◆ Aim of the task ◆
Continue the interview about the Pulitzer family, writing what comes next after its final answer.

What is the Pulitzer family like now?

I talked earlier about a Pulitzer in Paris who had memoirs—she was hard to find because she doesn't use the name Pulitzer, because she was trying to be religious sculptress, and whenever she did work, they said, 'Ah, are you related to the famous Pulitzer?' And she didn't want that. She wanted to make it on her own. She took her mother's maiden name, and had it not been for a lucky bit of genealogical research, I never would have found her.

You have had contact with the Pulitzers in the writing of this book; have any stories?

This summer, Vivian Pulitzer—well, she goes by Vivian Elmsley—came to stay in Santa Fe. She stayed in the house that her mother built [at Bishop's Lodge]. When the man carrying her luggage told her the house was built by Constance Pulitzer, she never said anything. She never said, 'That was my mother.' She's humble, and she enjoyed the anonymity.

◆ Supplied material ◆
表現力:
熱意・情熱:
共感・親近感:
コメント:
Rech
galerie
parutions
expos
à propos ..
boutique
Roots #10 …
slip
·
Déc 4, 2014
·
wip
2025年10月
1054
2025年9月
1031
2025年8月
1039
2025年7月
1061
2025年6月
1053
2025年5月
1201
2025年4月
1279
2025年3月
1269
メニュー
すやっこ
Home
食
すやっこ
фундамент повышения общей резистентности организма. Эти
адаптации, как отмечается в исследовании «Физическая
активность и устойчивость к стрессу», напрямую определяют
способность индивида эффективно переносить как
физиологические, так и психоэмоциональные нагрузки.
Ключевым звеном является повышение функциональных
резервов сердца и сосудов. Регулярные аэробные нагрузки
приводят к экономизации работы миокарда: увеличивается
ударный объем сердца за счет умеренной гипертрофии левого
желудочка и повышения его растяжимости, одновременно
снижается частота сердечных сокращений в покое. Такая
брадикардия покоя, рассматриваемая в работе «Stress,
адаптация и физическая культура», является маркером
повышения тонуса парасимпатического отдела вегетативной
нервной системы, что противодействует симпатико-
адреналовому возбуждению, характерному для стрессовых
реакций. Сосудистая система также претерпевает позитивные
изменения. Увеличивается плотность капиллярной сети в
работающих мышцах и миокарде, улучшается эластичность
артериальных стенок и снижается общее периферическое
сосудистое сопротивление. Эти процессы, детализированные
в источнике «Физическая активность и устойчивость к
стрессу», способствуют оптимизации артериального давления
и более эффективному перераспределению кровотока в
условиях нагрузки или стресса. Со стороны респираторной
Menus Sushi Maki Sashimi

---

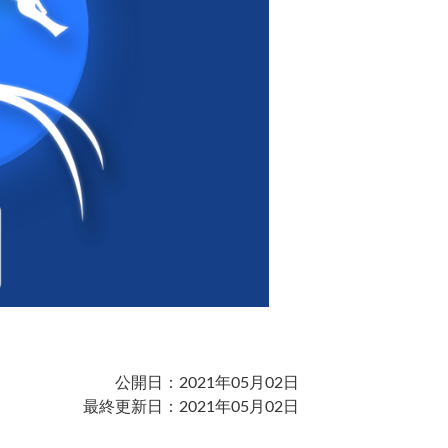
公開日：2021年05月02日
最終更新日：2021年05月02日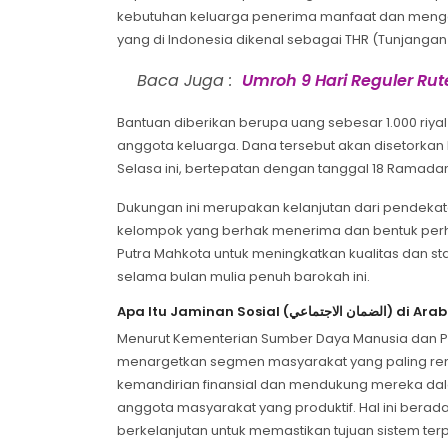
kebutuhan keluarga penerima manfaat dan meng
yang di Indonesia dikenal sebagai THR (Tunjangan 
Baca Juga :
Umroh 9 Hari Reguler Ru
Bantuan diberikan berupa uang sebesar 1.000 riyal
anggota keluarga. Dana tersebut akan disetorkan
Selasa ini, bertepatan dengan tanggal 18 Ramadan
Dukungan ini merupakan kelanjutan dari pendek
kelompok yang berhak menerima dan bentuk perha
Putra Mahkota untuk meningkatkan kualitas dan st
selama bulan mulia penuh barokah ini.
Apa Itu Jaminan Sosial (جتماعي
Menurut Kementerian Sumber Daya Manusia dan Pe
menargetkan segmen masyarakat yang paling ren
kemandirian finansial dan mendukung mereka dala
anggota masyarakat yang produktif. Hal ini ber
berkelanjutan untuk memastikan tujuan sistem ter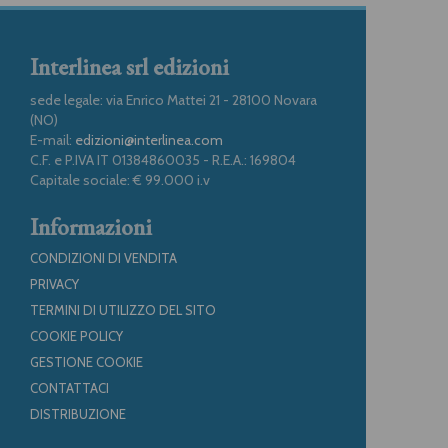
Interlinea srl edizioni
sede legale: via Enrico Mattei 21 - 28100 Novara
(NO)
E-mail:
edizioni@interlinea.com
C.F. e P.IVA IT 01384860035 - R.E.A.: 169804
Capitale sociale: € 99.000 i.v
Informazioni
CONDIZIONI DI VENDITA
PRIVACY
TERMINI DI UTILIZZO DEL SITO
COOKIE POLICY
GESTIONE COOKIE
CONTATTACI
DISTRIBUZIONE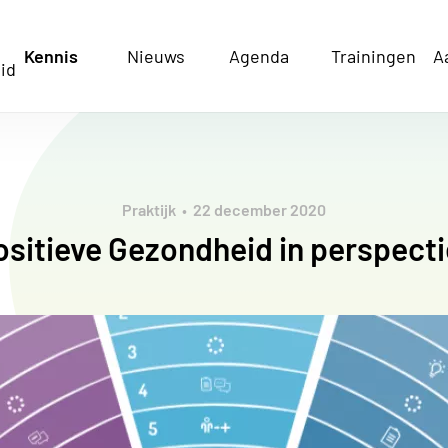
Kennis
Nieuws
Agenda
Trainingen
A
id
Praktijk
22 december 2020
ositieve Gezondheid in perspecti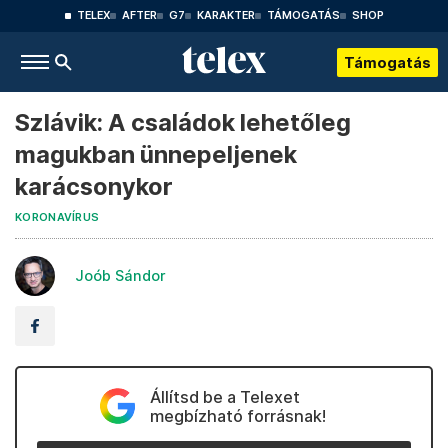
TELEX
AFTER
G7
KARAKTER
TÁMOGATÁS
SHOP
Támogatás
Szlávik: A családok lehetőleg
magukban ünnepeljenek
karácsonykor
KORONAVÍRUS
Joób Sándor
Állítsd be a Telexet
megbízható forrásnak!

◆ Answer box ◆
Last summer I did a preview reading of the book, and Vivian and another family member were here in Santa Fe and they came to it, and—I don't know how much you know about your great-grandparents—but for them, it's the same experience. They don't know that much about it. I brought them back to the house, and I showed her a picture of her mother that she'd never seen. She didn't know her mother was born in Paris. For me, that was really a thrill.

On that note, what was it like working with the family?

Well, he died in 1911, so nobody in the family [who is alive now] knew him. The closest I came was Emily Pulitzer, who is the widow of Joseph Pulitzer III. This is not an authorized book, but the family was glad to cooperate. But frankly the stuff that makes the book is not in their hands, it's in archives elsewhere.

What is the difference between an authorized and unauthorized biography?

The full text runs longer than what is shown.